PDF(Pubmed)
Abstract:
UNASSIGNED: Cholangiocarcinoma (CCA) is an increasingly prevalent malignancy worldwide, with poor outcomes even when diagnosed at an early stage. While recent trials have shown benefit from the addition of immunotherapy to standard-of-care chemotherapy, the improvement in overall survival is modest. Multiple novel therapies for advanced CCA targeting actionable genetic alterations have been approved in recent years; BRCA1/2 mutations are identified in up to 5% of CCA patients and may be an additional target for novel treatment approaches. While BRCA mutations have been shown in clinical trials to predict response to poly(ADP-ribose) polymerase (PARP) inhibitors in several solid tumors including breast, ovarian, prostate, and pancreas, no similar large-scale trials have been published in CCA to date. We report here a durable response to PARP inhibitor monotherapy in BRCA-mutated extrahepatic CCA; to our knowledge, this is the second report of first-line PARP inhibitor monotherapy and the first reported use of the second-generation PARP inhibitor talazoparib in this setting.
UNASSIGNED: We report the case of a 79-year-old man with metastatic extrahepatic CCA harboring a somatic BRCA1 mutation who declined chemotherapy and was instead treated in the first-line metastatic setting with the PARP inhibitor talazoparib; he experienced a complete radiographic response six months into treatment and has remained on talazoparib for over three years without evidence of disease recurrence.

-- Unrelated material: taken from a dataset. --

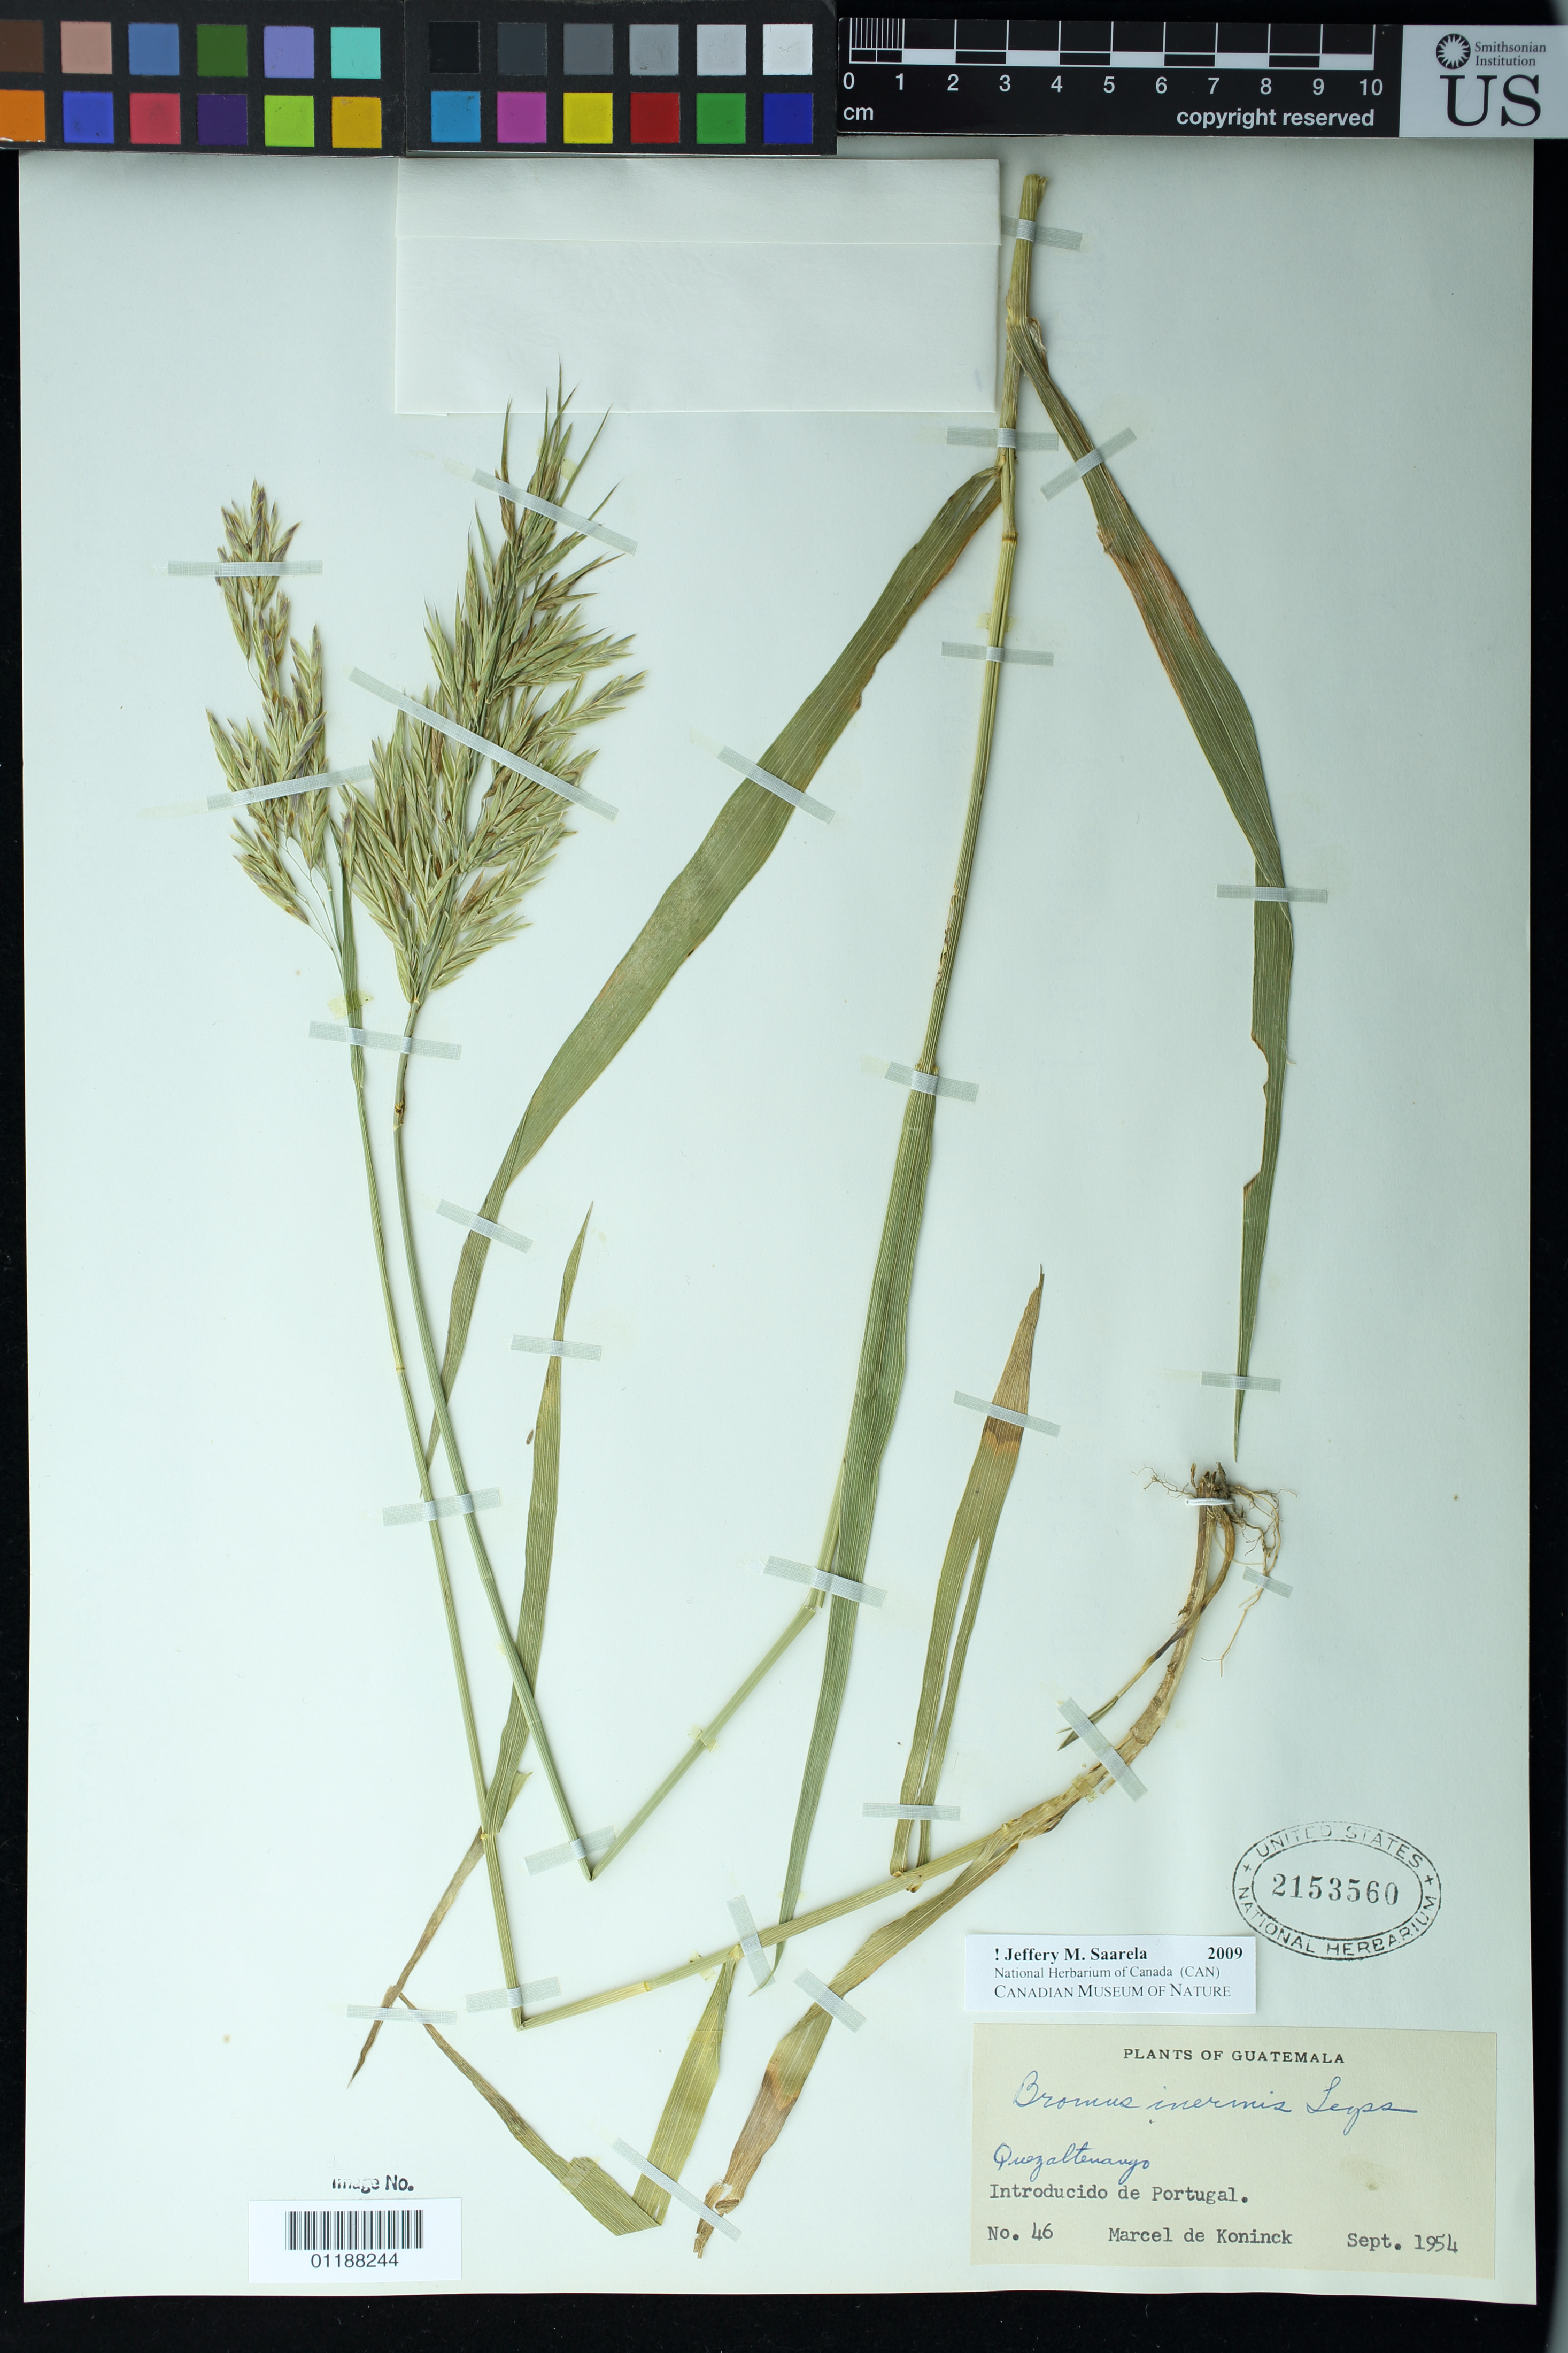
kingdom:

UNASSIGNED: This case adds to a growing list of retrospective studies supporting the clinical activity of PARP inhibitors in BRCA-mutated extrahepatic CCA. However, prospective data are clearly needed prior to adoption of this strategy in clinical practice. Fortunately, multiple trials investigating novel combination therapies utilizing PARP inhibitors in CCA are underway.
UNASSIGNED: We report the case of a 79-year-old man with metastatic extrahepatic CCA harboring a somatic BRCA1 mutation who declined chemotherapy and was instead treated in the first-line metastatic setting with the PARP inhibitor talazoparib; he experienced a complete radiographic response six months into treatment and has remained on talazoparib for over three years without evidence of disease recurrence.
UNASSIGNED: This case adds to a growing list of retrospective studies supporting the clinical activity of PARP inhibitors in BRCA-mutated extrahepatic CCA. However, prospective data are clearly needed prior to adoption of this strategy in clinical practice. Fortunately, multiple trials investigating novel combination therapies utilizing PARP inhibitors in CCA are underway.
摘要:
■胆管癌(CCA)是全球范围内越来越普遍的恶性肿瘤,即使在早期诊断,结果也很差。虽然最近的试验表明,在标准治疗化疗中加入免疫治疗是有益的,总体生存率改善不大.近年来,针对晚期CCA靶向可操作的遗传改变的多种新疗法已获得批准;在多达5%的CCA患者中鉴定出BRCA1/2突变,并且可能是新治疗方法的另一个靶标。虽然BRCA突变已在临床试验中显示可预测在包括乳腺在内的几种实体瘤中对聚(ADP-核糖)聚合酶(PARP)抑制剂的反应,卵巢,前列腺,还有胰腺,迄今为止,CCA还没有发表类似的大规模试验.我们在这里报告了在BRCA突变的肝外CCA中对PARP抑制剂单一疗法的持久反应;据我们所知,这是第二份关于一线PARP抑制剂单药治疗的报告,也是首次报道在这种情况下使用第二代PARP抑制剂他唑帕尼.
■我们报告了一例79岁的患有转移性肝外CCA的男性患者,该患者具有体细胞BRCA1突变,他拒绝了化疗,而是在一线转移环境中使用PARP抑制剂talazoparib进行了治疗;他在治疗六个月后经历了完全的放射学反应,并且已经使用talazoparib治疗了三年以上,没有疾病复发的证据。
■该病例增加了越来越多的回顾性研究,支持PARP抑制剂在BRCA突变的肝外CCA中的临床活性。然而,在临床实践中采用该策略之前,显然需要前瞻性数据.幸运的是,正在进行多项研究CCA中使用PARP抑制剂的新型联合疗法的试验.
■我们报告了一例79岁的患有转移性肝外CCA的男性患者,该患者具有体细胞BRCA1突变,他拒绝了化疗,而是在一线转移环境中使用PARP抑制剂talazoparib进行了治疗;他在治疗六个月后经历了完全的放射学反应,并且已经使用talazoparib治疗了三年以上,没有疾病复发的证据。
■该病例增加了越来越多的回顾性研究,支持PARP抑制剂在BRCA突变的肝外CCA中的临床活性。然而,在临床实践中采用该策略之前,显然需要前瞻性数据.幸运的是,正在进行多项研究CCA中使用PARP抑制剂的新型联合疗法的试验.